The tool does one single thing: it scans computers for the aforementioned vulnerabilities, and lets users know which machines on their network are vulnerable to EternalBlue-based attacks.
Unfortunately for those companies hit with the NotPetya wiper/ransomware, the release of the tool came a few days after that particular threat proliferated with the help of the same exploit.
What Eternal Blues usage statistics showed
Still, the statistics collected by the tool, as well as the total number of downloads, show that after the NotPetya attack, people’s awareness of the threat did increase.
“Running Eternal Blues is, by definition, being aware of the problem,” Erez noted.
He shared with Help Net Security the statistics collected from July 1 to July 12, and they tell the following story:
Eternal Blues was used for over 23,000 scans. Over 8 million IP addresses were scanned, and a total of 60,000 vulnerable hosts were identified (out of ~537,000 that were responsive). Of the ~537,000 responsive hosts, some 258,000 still had SMBv1 enabled.
The top 3 vulnerable countries (out of ~130), had nearly 31,000 vulnerable hosts altogether:
But what surprised him the most was the fact that some scans were extremely helpful.
“One organization in France scanned 13,000+ IPs, found ~10,000 responsive hosts (which means this is a large organization), and only 2 hosts were detected as vulnerable to EternalBlue.
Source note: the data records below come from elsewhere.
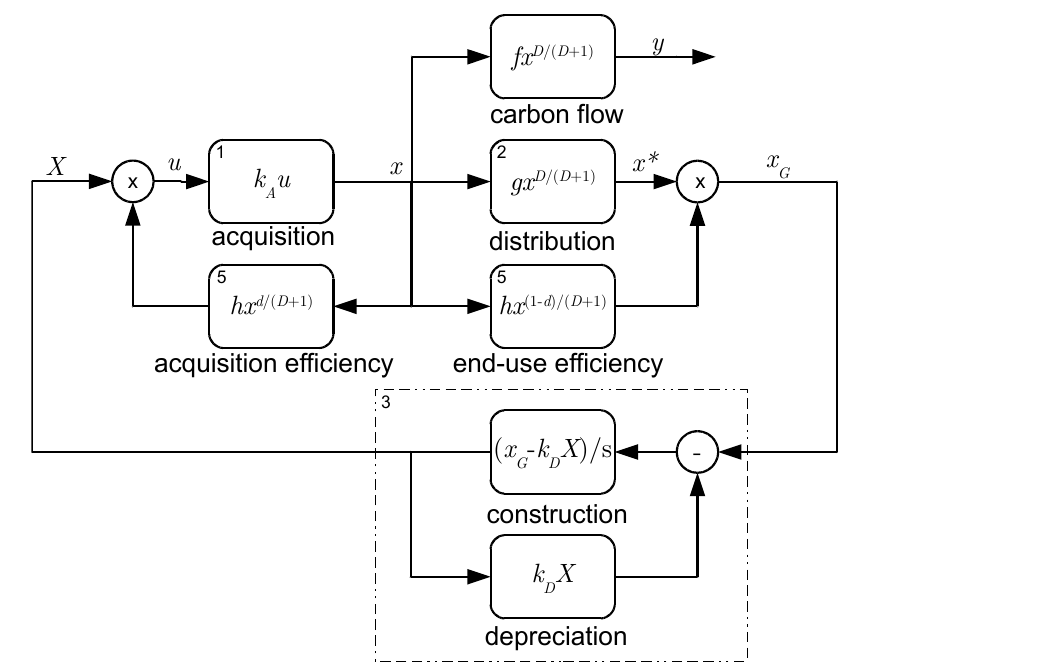
Figure 5. The system diagram representation of the endogenous growth model set out in Eqs. (1)–(5). Numbers in boxes denote which equations apply. s in the “construction” transfer function is the derivative operator, d/d t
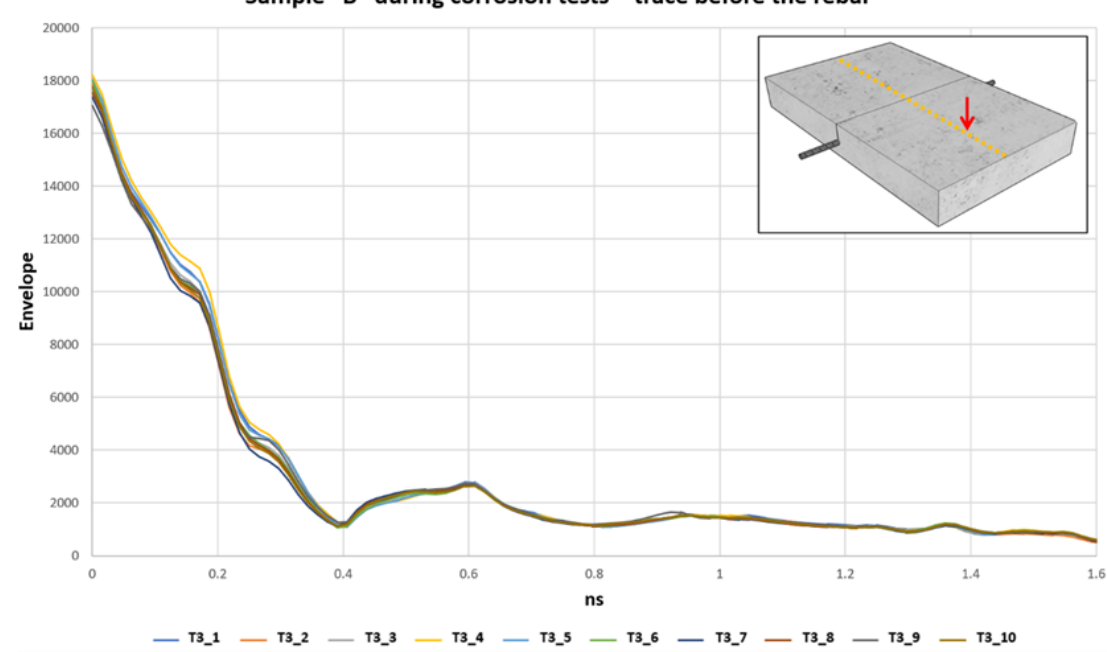
Figure 11. Envelope A-scan was acquired on sample “B” during the accelerated corrosion test. The trace shown is taken from radargram n°29, at 10 cm after steel rebar, inside the concrete sample. From the graph, we can see that there were no changes in the envelope A-scan trace during the corrosion test.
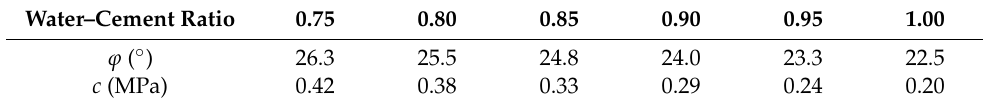
Table 2. Shear strength parameters of grouted surrounding rock with different water–cement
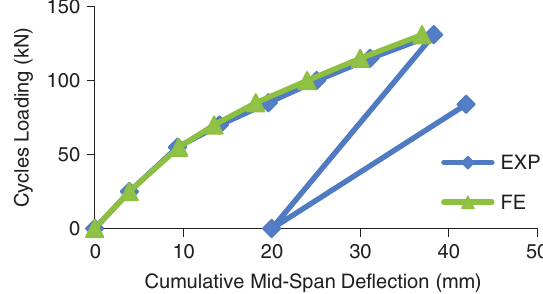
Fig. 18. Load against cumulative Mid-Span defalcation for the post-repair phase of the beam G3R2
Without Eternal Blues, finding those two needles in the haystack would have been an almost impossible mission,” he told us.
Here are some more examples of those needles in the haystack:
Mitja Kolsek, CEO at ACROS Security and co-founder of 0patch, also finds those “needles” interesting.
“These are probably not forgotten machines that were just found by the scan, but computers that can’t be updated or reconfigured for some reason. And the fact that they remain in the network means they likely play an important business role – which is an unfortunate InfoSec irony,” he noted.
Practical advice for organizations
Erez advised companies to use the tool, patch vulnerable hosts, disable SMBv1 on all computers, set Windows computers to automatically download and deploy updates, and to periodically assess the risk in their network with their favorite vulnerability scanner.
“The scanner I created checks only for one very specific vulnerability, but just imagine how many potential risks there are out there,” he pointed out.
“Here is a lesson for IT/Security departments: don’t be so certain that you know your network well. Deploy a multi-layered stack of security tools for both risk analysis and real time enforcement.”
He also noted that organizations that haven’t been hit with WannaCry or NotPetya should not be so sure they haven’t been targeted by attackers leveraging the EternalBlue exploit.
He believes that there are many more EternalBlue-based attacks that flew under the radar, and victims are still unaware of having been targeted (e.g. remote code execution was effected for the purpose of data exfltration or making machines part of a botnet).